*Aim of the task*. Transcribe the entries below without alteration.

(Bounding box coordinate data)

# # # # #

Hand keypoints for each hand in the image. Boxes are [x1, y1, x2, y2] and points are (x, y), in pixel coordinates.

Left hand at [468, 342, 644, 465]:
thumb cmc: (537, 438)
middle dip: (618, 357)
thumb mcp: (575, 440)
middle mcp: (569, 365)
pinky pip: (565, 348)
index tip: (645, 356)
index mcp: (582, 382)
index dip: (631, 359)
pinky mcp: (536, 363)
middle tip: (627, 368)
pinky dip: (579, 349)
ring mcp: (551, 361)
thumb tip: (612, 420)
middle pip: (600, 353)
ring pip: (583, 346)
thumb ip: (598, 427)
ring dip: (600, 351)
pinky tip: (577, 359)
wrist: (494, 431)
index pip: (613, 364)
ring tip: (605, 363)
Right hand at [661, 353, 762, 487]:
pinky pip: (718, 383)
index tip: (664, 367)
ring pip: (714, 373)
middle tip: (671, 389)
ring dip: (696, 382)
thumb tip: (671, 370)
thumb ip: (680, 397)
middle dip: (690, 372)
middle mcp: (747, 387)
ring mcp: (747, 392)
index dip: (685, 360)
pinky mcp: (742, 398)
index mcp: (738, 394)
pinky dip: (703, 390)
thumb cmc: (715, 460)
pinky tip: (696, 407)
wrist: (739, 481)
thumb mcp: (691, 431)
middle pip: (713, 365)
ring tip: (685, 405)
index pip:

# # # # #

*Result for this task*.
Hand keypoints for each hand in the image. Boxes are [x1, y1, x2, y2] and points are (x, y), in pixel coordinates.

Left hand at [468, 342, 644, 465]:
thumb cmc: (537, 438)
middle dip: (618, 357)
thumb mcp: (575, 440)
middle mcp: (569, 365)
pinky pip: (565, 348)
index tip: (645, 356)
index mcp: (582, 382)
index dip: (631, 359)
pinky mcp: (536, 363)
middle tip: (627, 368)
pinky dip: (579, 349)
ring mcp: (551, 361)
thumb tip: (612, 420)
middle pip: (600, 353)
ring pip: (583, 346)
thumb ip: (598, 427)
ring dip: (600, 351)
pinky tip: (577, 359)
wrist: (494, 431)
index pip: (613, 364)
ring tip: (605, 363)
Right hand at [661, 353, 762, 487]:
pinky pip: (718, 383)
index tip: (664, 367)
ring pip: (714, 373)
middle tip: (671, 389)
ring dip: (696, 382)
thumb tip: (671, 370)
thumb ip: (680, 397)
middle dip: (690, 372)
middle mcp: (747, 387)
ring mcp: (747, 392)
index dip: (685, 360)
pinky mcp: (742, 398)
index mcp: (738, 394)
pinky dip: (703, 390)
thumb cmc: (715, 460)
pinky tip: (696, 407)
wrist: (739, 481)
thumb mcp: (691, 431)
middle pip: (713, 365)
ring tip: (685, 405)
index pip:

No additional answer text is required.